Stanley Tucci has spoken of the importance of challenging the notion that films about same-sex romances must have the fact a couple is gay at their centre.
The actor, 60, stars opposite Colin Firth in Supernova, in which they play a couple visiting friends, family and places from their past in an old camper van as they struggle with a diagnosis of early-onset dementia.
The film was inspired by writer/director Harry Macqueen’s experience with people facing dementia at a relatively young age and Tucci told the PA news agency: “I think Harry did a very good thing in embracing they are just two people who love each other and that’s it.
“And the sooner we get there, in cinema, and in real life, the better off we’ll all be.
“It doesn’t matter. Could it be a heterosexual couple? Yeah, it could be. Could it be it two women? Yeah, it could be. And could it be two men? Yeah, it could be. It happens.
“And I think it’s a great equaliser. That disease and all disease is an equaliser, and that’s partly what Harry was showing.”
Macqueen added: “It occurred to me very early on that this would be a perfect project in which to challenge that narrative and make something original, because what I was talking about in the film are ultimately, very universal things.
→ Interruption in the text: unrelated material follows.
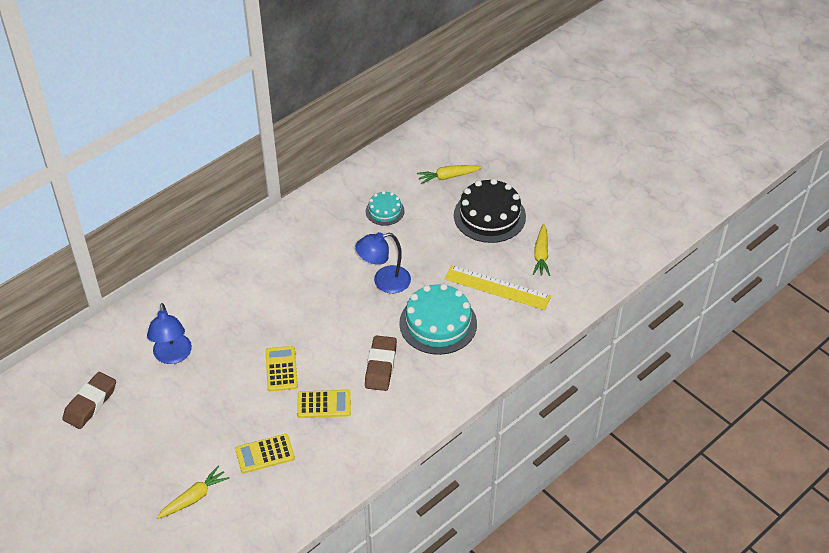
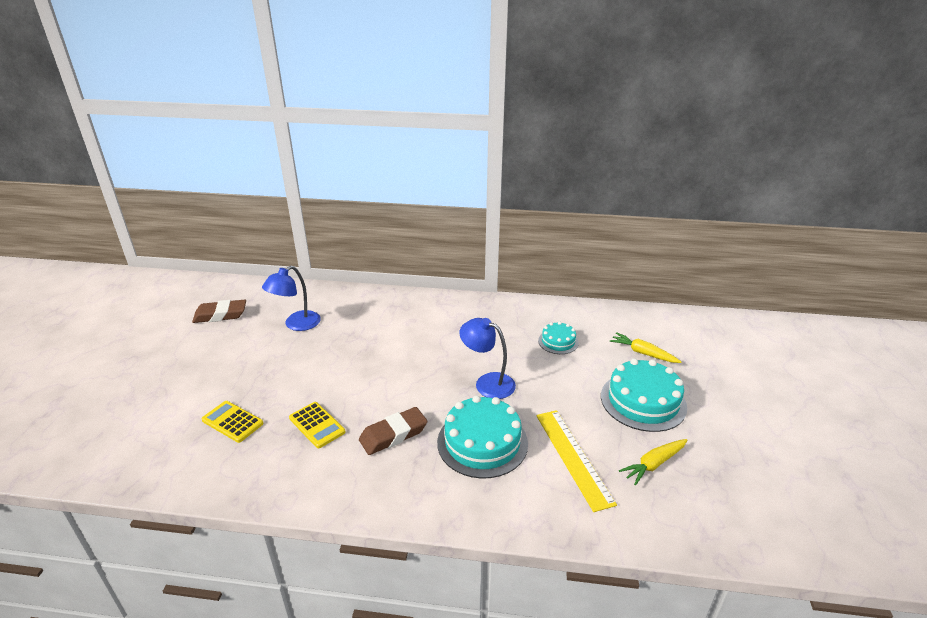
camera: 50 degrees right, 15 degrees down
yellow carrot [157,466,230,519] -> none
yellow calculator [265,346,298,391] -> none
black cake [454,179,526,243] -> turquoise cake [601,358,687,432]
“It felt immediately that it wouldn’t impact anything for the characters to be a same-sex couple. It would impact them hugely, obviously, in their lived experience as characters, but I think there’s something revolutionary about the film in its own little way, in the way that it deals with same sex experience.
“I don’t think cinema talks about mature romantic love enough anyway, but it certainly doesn’t do it in on same sex terms. And I think that seemed like a really interesting and original thing to look at.
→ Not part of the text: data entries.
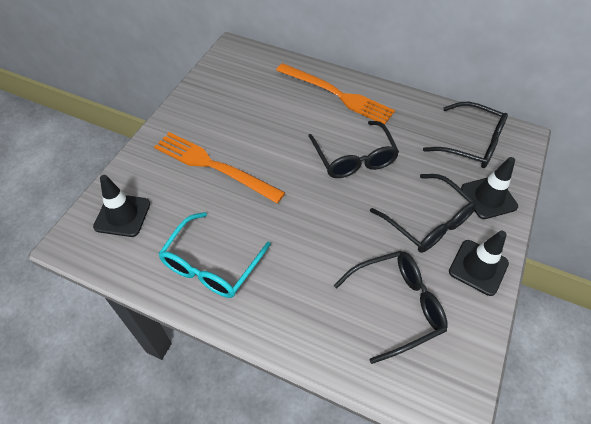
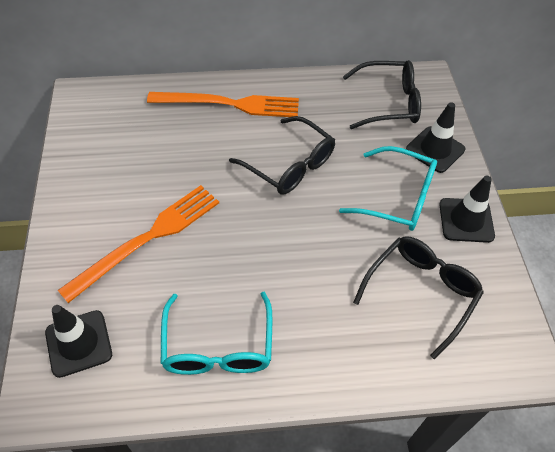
camera: 30 degrees left, 0 degrees up
orange fork [154,132,285,204] -> orange fork turned 135 degrees clockwise [57,185,219,303]
black glasses [370,174,477,253] -> turquoise glasses [339,146,437,231]

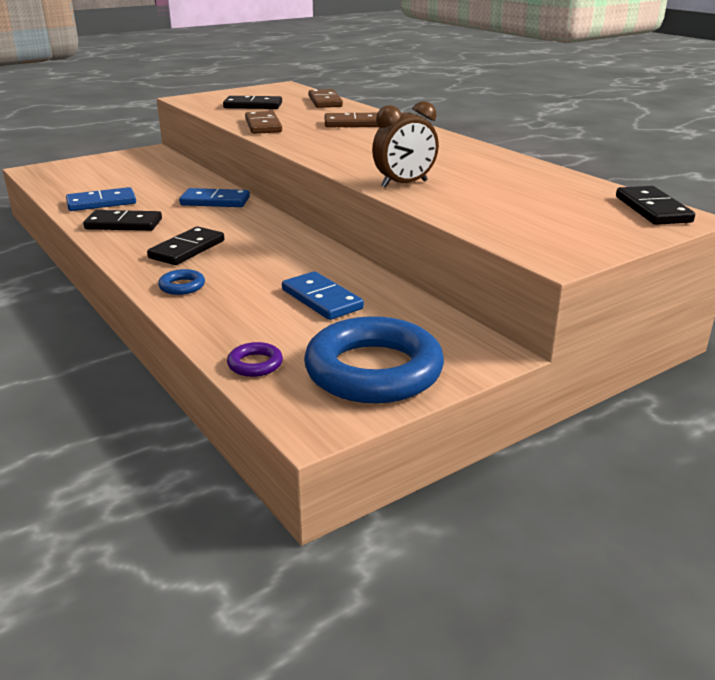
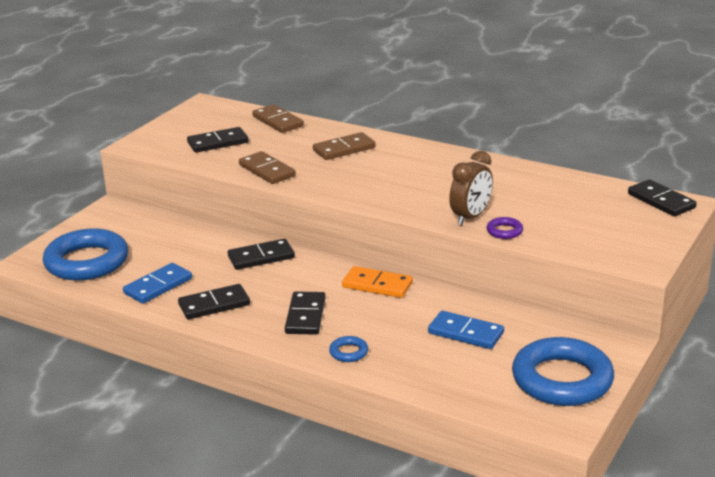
camera: 25 degrees left, 0 degrees up
blue domino [179,188,250,207] -> black domino [227,239,295,270]
purple ring [227,342,283,377] -> purple ring moved to [487,217,523,239]
none -> blue ring [43,228,128,281]
none -> orange domino [342,266,413,298]

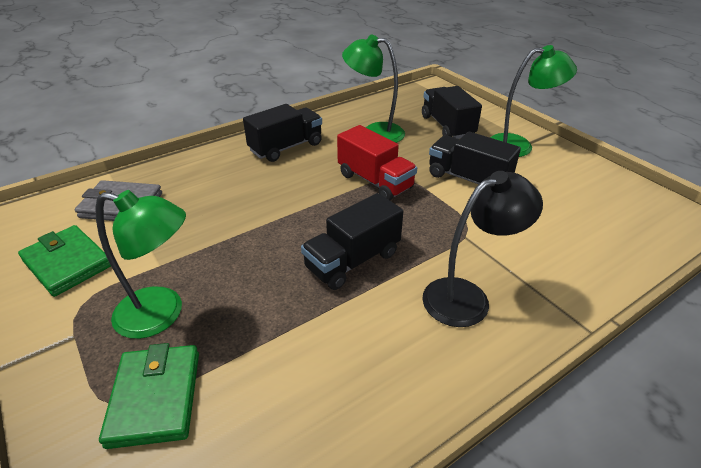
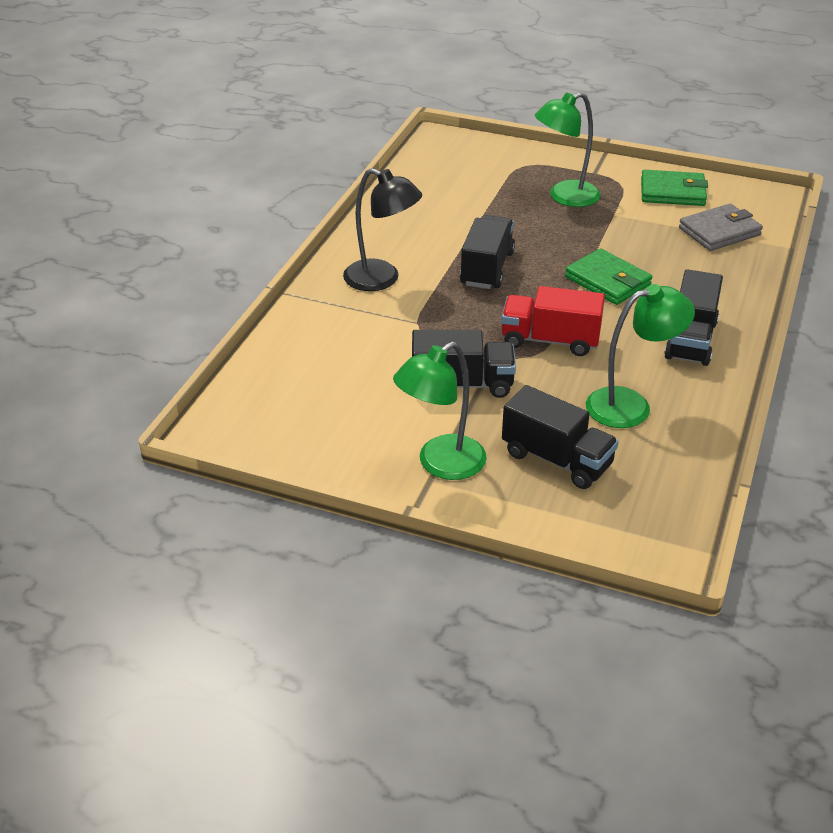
camera: 145 degrees right, 0 degrees up
green wallet [99,343,199,449] -> green wallet moved to [565,248,652,305]
black lamp [422,171,543,327] -> black lamp turned 90 degrees counterclockwise [343,168,422,291]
“The LGBTQ+ sub genre – if you can call it that – of cinema, tends to understandably be about people finding themselves, transitioning early on in life, going through that challenging and difficult process of coming out, or finding your true self and all that stuff, which is great, obviously, and very worthy.
“But I was very interested in making a film where the sexuality of the characters didn’t impact the narrative or the plot in any way. It’s accepted and embraced as a natural, beautiful thing. And I think that is inspirational for some people. And that means a lot.”
Tucci said playing a character who is increasingly aware that he is losing control made him consider his own fears about the illness.
He said: “The condition alone is moving and disturbing and saddening and tragic and Harry’s representation of it was all of those things, but done with such subtlety and poeticism.
“I think about it all the time. I never really did before. But now I do.
“It seems that it is genetic, so I think, luckily, I don’t seem to have that. But I know people who do have that in their families and it’s scary.
“And we have a friend of ours, whose mother isn’t much older than than I am. And she has it. It’s really hard.”